Maybe ASIC’s career bureaucrats should get out of the office and talk to a few insolvency specialists who are actually at the coalface. They say the figure is even less than what the ASIC report found. Stirling Horne, a partner at Melbourne accountancy Lawler Draper Dillon, says: “For a company to go into voluntary administration and trade out of its difficulties is probably five out of 100,’’ Horne says.

“I would have thought that in 50% of those, some nucleus of the business is sold on. Certainly the company itself may go into liquidation but the business itself will continue in some form or another.

“What happens is you have a look at these companies and you make up your mind whether they can be saved or trade out of their difficulties. The difficulty with a lot of smaller companies is that the cost of doing a trade out because the administrator needs to have control of it and incurs a lot of ongoing expenses.

“On top of that, the customers often get wary of dealing with a company that’s in administration and so there are a number of factors that work against it.
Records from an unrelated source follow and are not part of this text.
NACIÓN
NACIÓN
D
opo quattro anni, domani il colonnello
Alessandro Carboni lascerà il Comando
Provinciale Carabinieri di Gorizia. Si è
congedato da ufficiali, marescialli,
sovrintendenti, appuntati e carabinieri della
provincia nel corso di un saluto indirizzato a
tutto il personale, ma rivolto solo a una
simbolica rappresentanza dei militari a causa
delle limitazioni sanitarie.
“I have been involved in some that have traded on and paid 100 cents in the dollar and lived another life but there wouldn’t be many out of 100 where the company has actually traded out of its difficulties.”
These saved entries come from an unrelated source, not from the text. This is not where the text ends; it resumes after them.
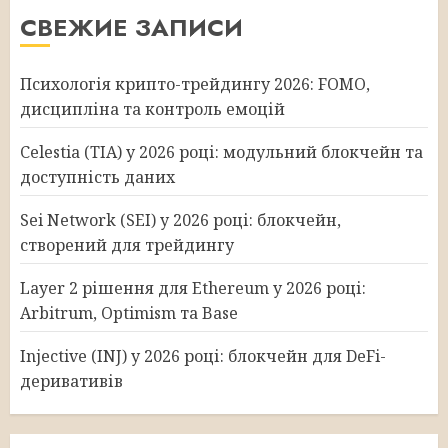
СВЕЖИЕ ЗАПИСИ
Психологія крипто-трейдингу 2026: FOMO,
дисципліна та контроль емоцій
Celestia (TIA) у 2026 році: модульний блокчейн та
доступність даних
Sei Network (SEI) у 2026 році: блокчейн,
створений для трейдингу
Layer 2 рішення для Ethereum у 2026 році:
Arbitrum, Optimism та Base
Injective (INJ) у 2026 році: блокчейн для DeFi-
деривативів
The big problem, he says, is that it is harder to sell a business in voluntary administration now than it was the GFC. People simply aren’t investing anymore because of the economic uncertainty. And that means one thing: these businesses are more likely to go from voluntary administration into liquidation.

“Before the GFC, in 2007 and earlier, it was very easy to sell a business because people at that time were looking for revenue. I can think of a few I was involved in the 2000s up to 2007 where you were inundated with people who were interested. They weren’t interested in the company. They were interested in the revenue because they thought they could add it to their own revenue,” Horne says.

“All of that has disappeared. Today, you really struggle to get someone who is willing to come in and get invoked in the company.”

Andrew Beck, a partner at receivers and administrators RSMI, says it is a lot more difficult now for administrators to make a deed of company arrangement (DOCA) where the stricken company can keep trading, and which could attract buyers and investors.

“The VAs are now coming into companies that are more distressed. You are seeing this kiss of death,’’ Beck says. “People aren’t getting deed of company arrangements up – people aren’t prepared to invest. One of the problems in the business market is the lack of liquidity and the lack of confidence. People just aren’t investing in businesses.”

“All the bankers tell me there’s lots of cash, deposits are increasing and there’s money there but people aren’t prepared to take the punt because they’re not sure where everything is going with the economy worldwide so there is no appetite for investment through a DOCA. Things are a lot harder out there than what some people say.

“People years ago were more receptive to the idea of doing a compromise with the creditors, putting a deed of company arrangement in place, raising funds and trying to get the business going again. Investors might be company directors, or creditors or independent industry-type people who understood the business. It’s not happening now.